The organization has ramped up a delivery service for people who can’t leave their homes and it’s moving to a new building — with a walk-in cooler and a walk-in freezer.
When people who could afford food saw it vanish from grocery stores last spring due to supply shortages, they got a sense of what food pantry clients routinely go through, Wenger said.
“For the first time a lot of people felt what our families feel all the time, which is food insecurity … when you don’t know where your next meal is coming from,” Wenger said.

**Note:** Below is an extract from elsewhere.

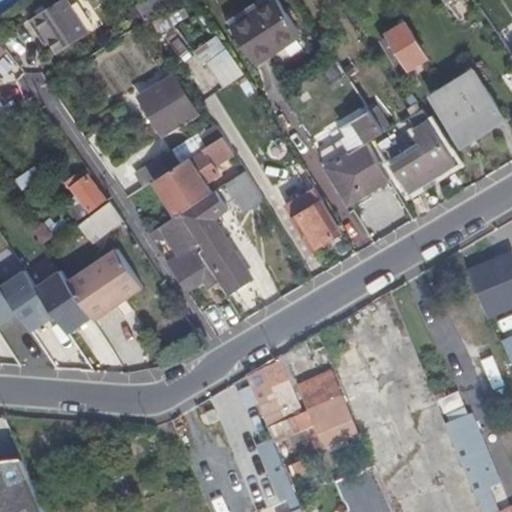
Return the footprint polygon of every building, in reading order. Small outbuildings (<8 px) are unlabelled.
[(129,0),(146,22),(175,6),(169,0),(143,0),(140,2),(138,0),(129,0)] [(300,36),(277,0),(274,0),(258,10),(259,12),(232,31),(255,66),(300,36)] [(451,0),(445,5),(451,14),(462,6),(457,0),(451,0)] [(31,24),(39,36),(43,34),(51,45),(59,57),(91,37),(67,2),(31,24)] [(426,58),(404,22),(387,33),(390,37),(383,41),(392,56),(399,52),(410,69),(426,58)] [(43,34),(39,36),(46,48),(51,45),(43,34)] [(216,36),(194,51),(202,63),(205,62),(206,63),(223,87),(241,73),(225,50),(225,49),(216,36)] [(475,133),(477,136),(504,119),(474,71),(432,97),(460,142),(475,133)] [(164,135),(198,114),(175,76),(140,97),(164,135)] [(369,108),(353,82),(327,98),(346,127),(355,122),(369,143),(385,132),(369,108)] [(375,104),(369,108),(385,132),(390,129),(375,104)] [(425,195),(465,172),(425,106),(411,115),(419,128),(414,131),(425,149),(405,161),(425,195)] [(209,146),(225,137),(218,126),(202,136),(209,146)] [(462,145),(477,136),(475,133),(460,142),(462,145)] [(204,149),(209,146),(202,136),(173,155),(179,165),(189,159),(204,149)] [(215,167),(236,154),(225,137),(209,146),(204,149),(205,152),(190,161),(189,159),(179,165),(155,181),(177,215),(182,212),(210,193),(204,184),(220,174),(215,167)] [(351,203),(391,181),(368,143),(329,167),(351,203)] [(145,187),(155,181),(179,165),(173,155),(170,152),(136,173),(145,187)] [(34,168),(16,180),(22,189),(41,176),(34,168)] [(244,211),(264,198),(247,170),(226,183),(244,211)] [(91,212),(106,200),(88,176),(89,175),(85,171),(78,176),(77,175),(66,183),(70,190),(73,188),(81,199),(68,210),(76,221),(90,211),(91,212)] [(323,202),(324,201),(316,187),(286,205),(312,249),(342,232),(323,202)] [(219,283),(227,295),(252,280),(213,219),(228,210),(215,190),(210,193),(182,212),(177,215),(176,216),(219,283)] [(123,220),(112,202),(81,227),(89,239),(98,232),(101,237),(123,220)] [(169,263),(186,291),(203,280),(209,289),(219,283),(176,216),(150,233),(156,242),(166,236),(179,256),(169,263)] [(42,224),(35,230),(44,243),(52,237),(55,240),(69,229),(62,219),(54,226),(49,220),(43,225),(42,224)] [(98,232),(89,239),(93,243),(101,237),(98,232)] [(93,317),(141,286),(116,247),(67,279),(93,317)] [(511,260),(508,252),(466,271),(487,319),(511,307),(511,260)] [(27,270),(3,286),(20,312),(33,331),(57,315),(38,287),(27,270)] [(61,271),(38,287),(57,315),(70,333),(93,317),(67,279),(61,271)] [(0,282),(0,325),(20,312),(3,286),(0,282)] [(297,398),(280,357),(279,357),(243,372),(245,376),(273,443),(310,428),(297,398)] [(303,395),(297,398),(310,428),(315,425),(323,444),(355,430),(332,374),(300,387),(303,395)] [(472,415),(446,426),(475,496),(487,491),(501,485),(472,415)] [(0,483),(30,471),(26,461),(0,471),(0,483)] [(0,511),(47,511),(30,471),(0,483),(0,511)] [(384,493),(380,483),(346,497),(350,506),(384,493)] [(352,511),(350,506),(346,497),(344,491),(337,494),(342,504),(344,511),(352,511)] [(487,491),(475,496),(479,505),(491,500),(487,491)] [(392,511),(384,493),(350,506),(352,511),(392,511)] [(302,511),(344,511),(342,504),(337,494),(301,508),(302,511)] [(495,511),(491,500),(479,505),(482,511),(495,511)]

At Jewish Family Service, this week’s boxes will be loaded with the fixings for Thanksgiving dinner. In coming months, there’s new hope for vaccines that could stem the pandemic. But Underhill predicts several tough months ahead.
“I think it's going to be a really challenging winter, probably the most challenging winter that we've ever had related to hunger in Colorado,” Underhill said. ”I don't think we're going to run out of food. I think we might end up with fewer choices of what is stocked in food pantries, but I feel very certain that we'll have enough for everyone to be fed.”
People who have the means and want to help can contact their local food pantries, she said.
“(But) I can't stress this enough — call and find out what they need before you show up with stuff, because they have big gaps in the food availability so you don't want to show up with 10 turkeys if they just got turkeys in but they're missing another ingredient,” she said.
Many pantries also need volunteer drivers.
“We’re having more people quarantining and isolating, especially those with disabilities, older adults, those that are more vulnerable, (so) folks that want to volunteer to do home delivery of food boxes that is a huge, huge need all over the state.”